Copy every line of the data below, character for character, without altering any spelling, punctuation, or spacing.

######

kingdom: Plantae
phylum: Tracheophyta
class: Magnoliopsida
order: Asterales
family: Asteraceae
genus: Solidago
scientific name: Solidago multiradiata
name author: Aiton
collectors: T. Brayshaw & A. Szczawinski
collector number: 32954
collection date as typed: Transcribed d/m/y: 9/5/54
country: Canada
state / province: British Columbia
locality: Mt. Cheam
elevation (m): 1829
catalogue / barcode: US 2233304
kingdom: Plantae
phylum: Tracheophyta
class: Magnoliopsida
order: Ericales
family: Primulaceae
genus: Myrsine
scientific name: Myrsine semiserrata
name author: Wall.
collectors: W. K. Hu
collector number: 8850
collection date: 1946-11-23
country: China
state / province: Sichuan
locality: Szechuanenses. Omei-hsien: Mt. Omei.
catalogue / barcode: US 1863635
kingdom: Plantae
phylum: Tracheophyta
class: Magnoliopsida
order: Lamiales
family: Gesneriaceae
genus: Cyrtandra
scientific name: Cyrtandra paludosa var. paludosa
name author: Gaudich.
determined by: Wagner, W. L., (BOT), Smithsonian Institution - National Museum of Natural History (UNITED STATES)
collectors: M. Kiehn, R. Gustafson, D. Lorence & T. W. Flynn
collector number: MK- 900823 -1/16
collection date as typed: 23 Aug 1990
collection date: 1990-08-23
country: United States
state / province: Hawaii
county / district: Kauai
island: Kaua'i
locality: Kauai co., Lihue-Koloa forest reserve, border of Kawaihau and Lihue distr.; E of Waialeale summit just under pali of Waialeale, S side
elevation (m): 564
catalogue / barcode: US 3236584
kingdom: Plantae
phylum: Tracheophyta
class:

######

§ **Result for this exercise**:
kingdom: Plantae
phylum: Tracheophyta
class: Magnoliopsida
order: Asterales
family: Asteraceae
genus: Solidago
scientific name: Solidago multiradiata
name author: Aiton
collectors: T. Brayshaw & A. Szczawinski
collector number: 32954
collection date as typed: Transcribed d/m/y: 9/5/54
country: Canada
state / province: British Columbia
locality: Mt. Cheam
elevation (m): 1829
catalogue / barcode: US 2233304
kingdom: Plantae
phylum: Tracheophyta
class: Magnoliopsida
order: Ericales
family: Primulaceae
genus: Myrsine
scientific name: Myrsine semiserrata
name author: Wall.
collectors: W. K. Hu
collector number: 8850
collection date: 1946-11-23
country: China
state / province: Sichuan
locality: Szechuanenses. Omei-hsien: Mt. Omei.
catalogue / barcode: US 1863635
kingdom: Plantae
phylum: Tracheophyta
class: Magnoliopsida
order: Lamiales
family: Gesneriaceae
genus: Cyrtandra
scientific name: Cyrtandra paludosa var. paludosa
name author: Gaudich.
determined by: Wagner, W. L., (BOT), Smithsonian Institution - National Museum of Natural History (UNITED STATES)
collectors: M. Kiehn, R. Gustafson, D. Lorence & T. W. Flynn
collector number: MK- 900823 -1/16
collection date as typed: 23 Aug 1990
collection date: 1990-08-23
country: United States
state / province: Hawaii
county / district: Kauai
island: Kaua'i
locality: Kauai co., Lihue-Koloa forest reserve, border of Kawaihau and Lihue distr.; E of Waialeale summit just under pali of Waialeale, S side
elevation (m): 564
catalogue / barcode: US 3236584
kingdom: Plantae
phylum: Tracheophyta
class:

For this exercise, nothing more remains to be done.